Support and motivation

Support and motivation provided by health care workers and family for patient. Uncertain disease conditions and patients' feelings of fear and stress are the reasons patients need support and motivation to live. World Health Organization (2008) states that support and motivation area part of palliative care that can ultimately improve patient quality of life during treatment. The role of health personnel (both doctors and nurses) needs to be improved to identify the problems that occur in patients, as does the support and motivation necessary to maximize patients' health status.

End-of-life care

End-of-life care is identified as one of the patient requirements. Braithwaite et al (2011) reported that one unmet need of palliative care is related to end-of-life care. Yetthe implementation of good end-of-life care for patients with chronic heart failure is associated with certain difficulties. Glogowska et al (2015) state that giving information about end-of-life care is a challenge for health workers providing palliative care for chronic heart failure patients who are facing uncertainty as they approach death. According to Boyd et al (2004), health workers have difficulty in finding the appropriate words to describe patients' condition.

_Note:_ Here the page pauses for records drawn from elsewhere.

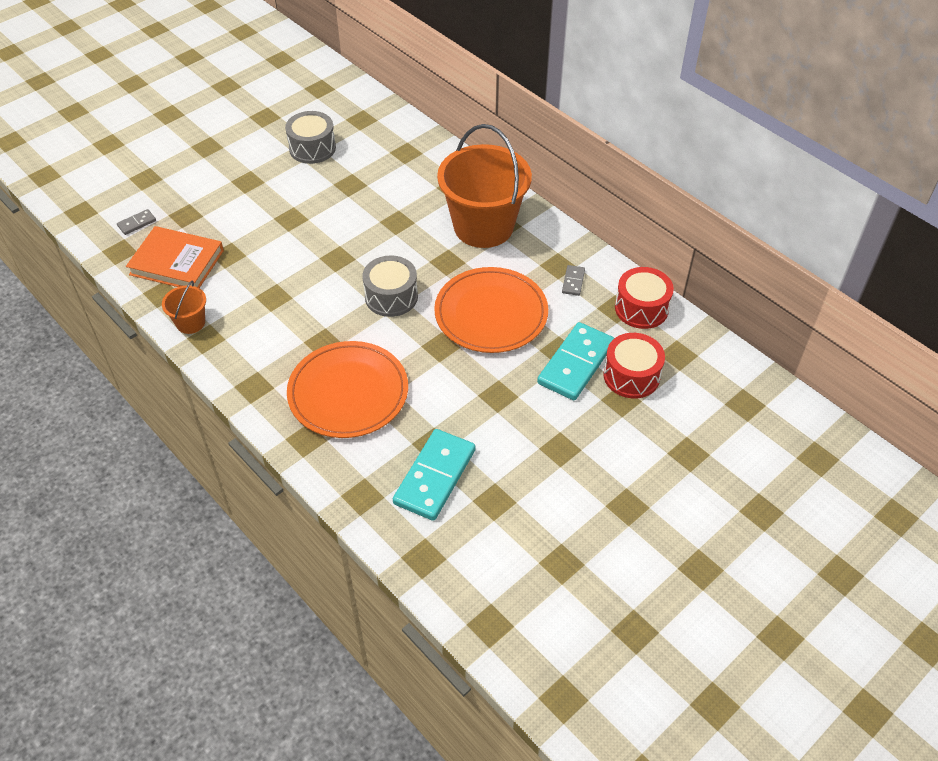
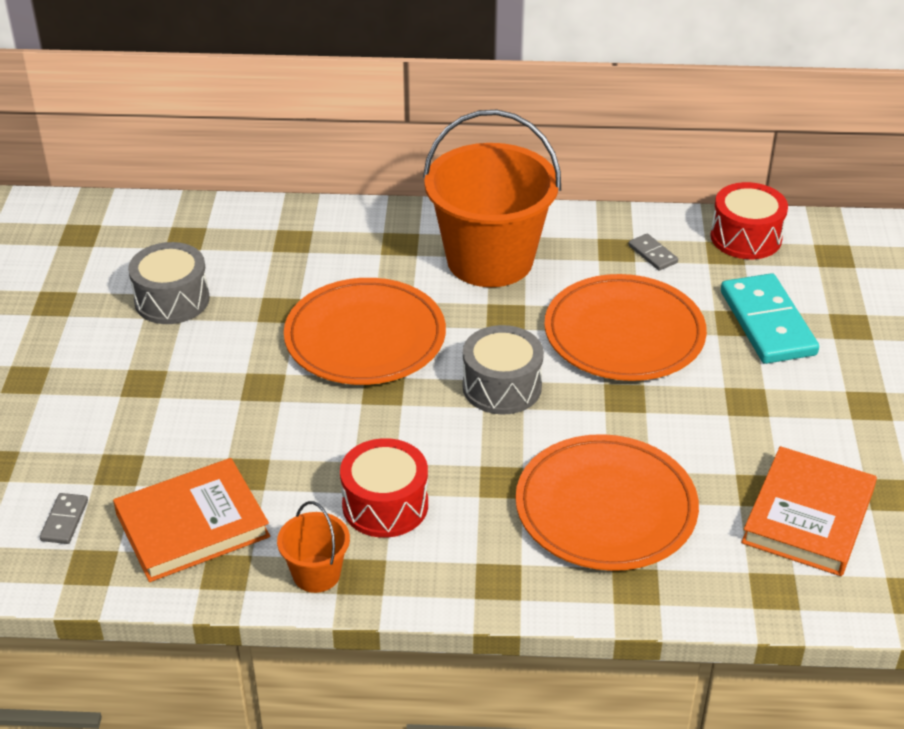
camera: 45 degrees left, 10 degrees down
(367, 226) = (365, 337): none -> orange plate
(434, 476) = (808, 516): turquoise domino -> orange book
(631, 376) = (827, 299): red drum -> red drum (385, 505)

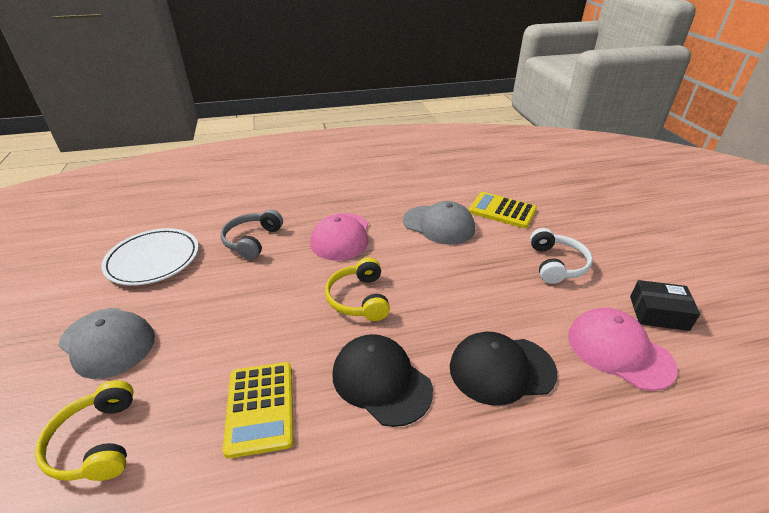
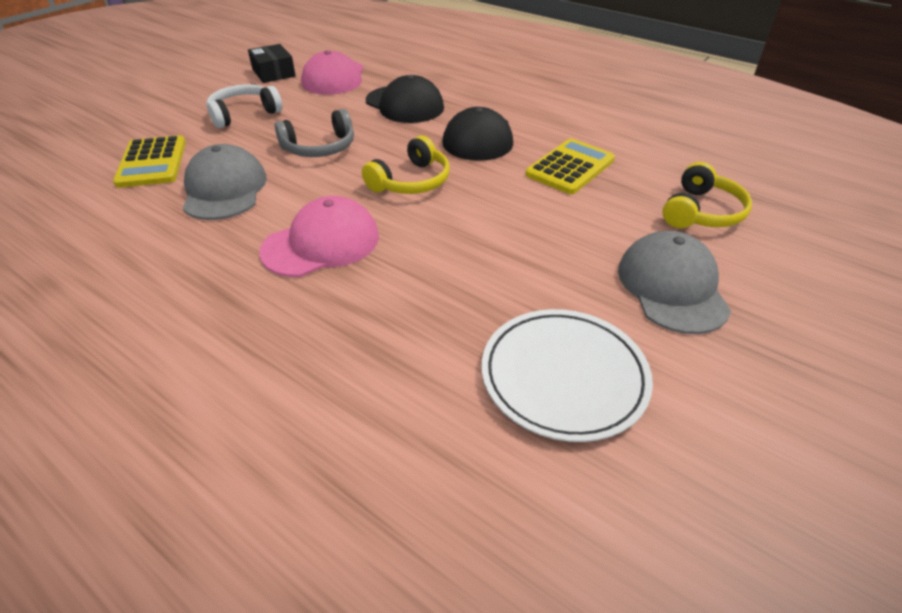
camera: 130 degrees left, 5 degrees up
(252, 241) = (412, 311): grey headphones -> grey headphones (320, 148)

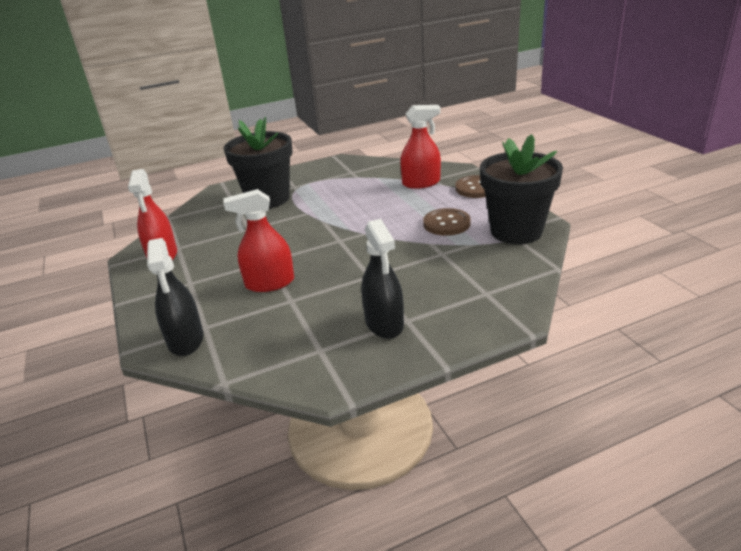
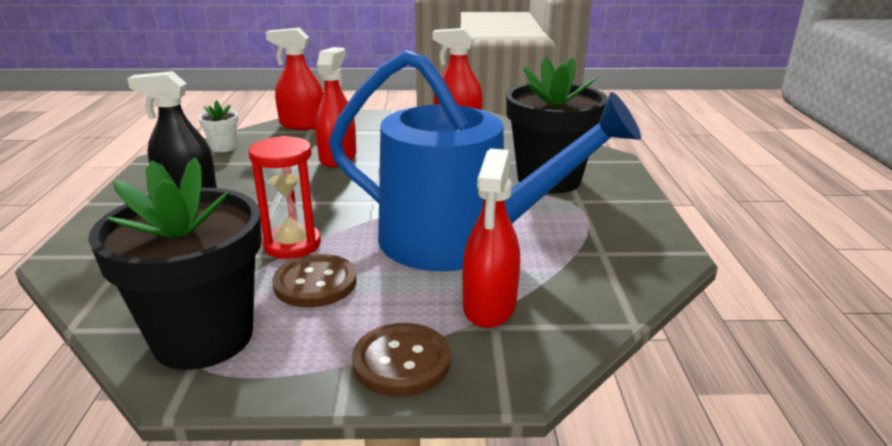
camera: 110 degrees right, 5 degrees down
(186, 340) = (302, 125): black spray bottle -> red spray bottle
(275, 359) = (223, 147): none -> white flower pot
(367, 203) = (460, 239): none -> blue watering can
(418, 245) = (292, 244): none -> red hourglass

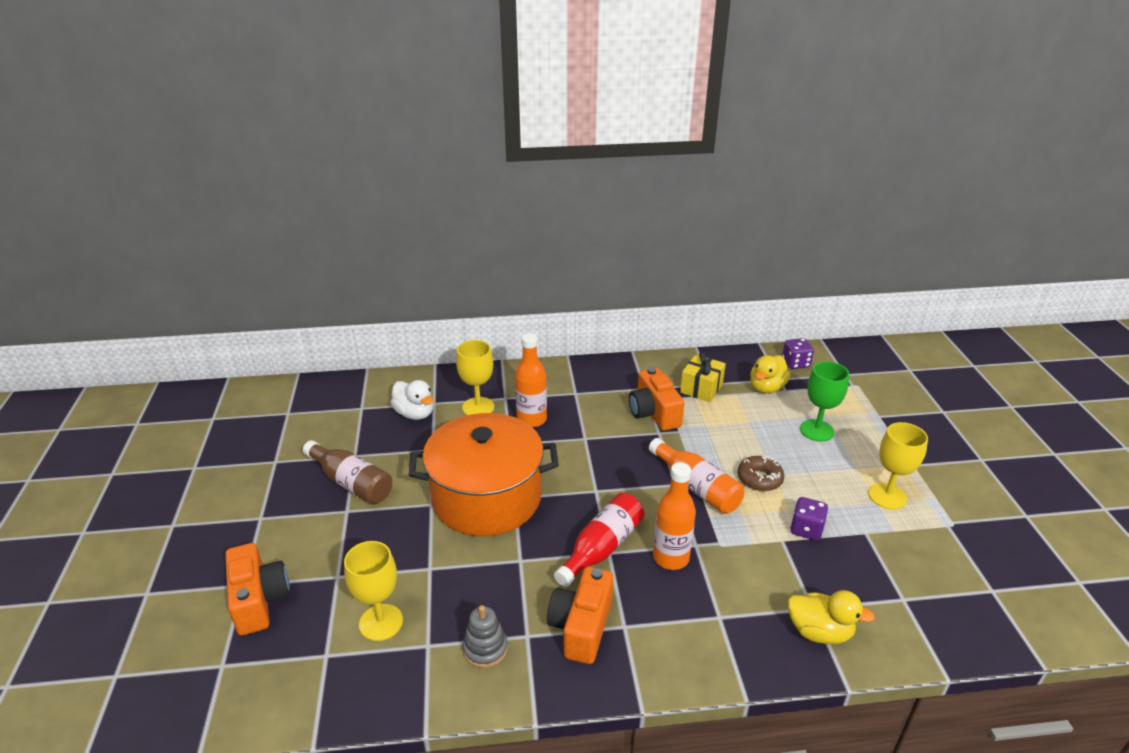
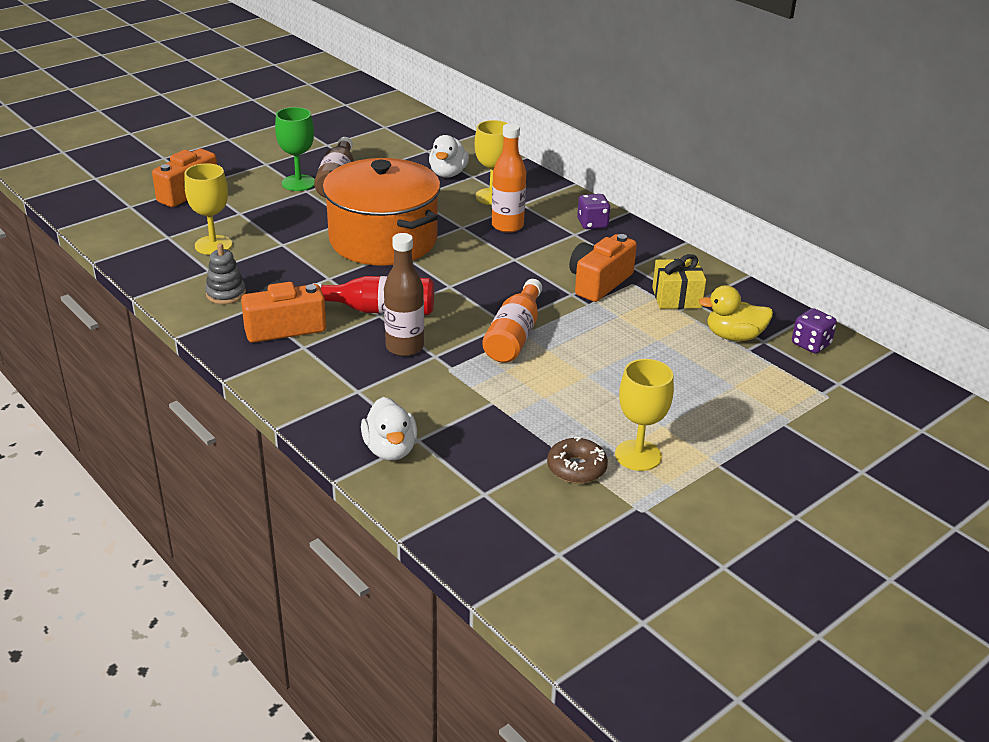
camera: 55 degrees right, 0 degrees up
(671, 558) = (404, 347): orange bottle -> brown bottle
(759, 479) = (570, 368): brown donut -> brown donut (576, 468)
(806, 529) = (524, 413): purple dice -> purple dice (592, 224)
(817, 430) = (698, 386): green goblet -> green goblet (298, 183)
(819, 632) = (390, 449): yellow duck -> white duck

Interestingly, Goodlin (2005) states that not all patients want to know the details of the disease prognosis. The existence of a variety of factors that affect the implementation of end-of-life care for patients with chronic heart failure is an important point of interest for further study.


The expectations of patients with chronic heart failure about future conditions have changed their mindset about the meaning of health. In line with a qualitative study of Horne and Payne (2004) which reported that patients hope were they can walk and do outside activities independently. A change in healthy meaning of patients with chronic heart failure is a condition that patients try to be realistic with their hope for the diseases healing process.

Clinical implication

The study results showed that patients' perceptions about palliative care are various. There are several reasons why patients with chronic heart failure requiring palliative care. The specific needs of palliative care identified in this study that needs to be focused on include psychological aspect, spiritual, support and motivation as well as end of life care.

In clinical practice, health care professionals may concern more in psychological aspect which related to patients' fear and stress, because if it is treated unwell, it may affect patients' physical status. Furthermore, in spiritual aspect, for some patients, their condition may influence their ability to worship. In this condition, nurses may pay attention to assist, encourage and facilitate patients to pray. Support and motivation from health care providers which is beside from family also important in improving patients' condition to keep moving from their sadness related to their current status. Hence, end of life care also need to be socialize earlier to patients by health care professionals in order to prepare patients' about the worse condition that may happen to them. All above, this study results are expected to be important information for health care professionals in developing a better palliative care for patients with chronic heart failure in Indonesia.


The study explored the experiences of patients with chronic heart failure during treatment at a hospital and their needs in relation to palliative care. The results showed there are several reasons patients with chronic heart failure require palliative care. Decreased body function, repeated complaints, and decreased quality of life are the basic reasons patients need palliative care. The specific needs in terms of palliative care identified in this study are psychological support and motivation and end-of-life care, which can be met once the physical symptoms of patients are properly managed. The results of this study provide important information for health care professionals in developing palliative care for patients with chronic heart failure in Indonesia.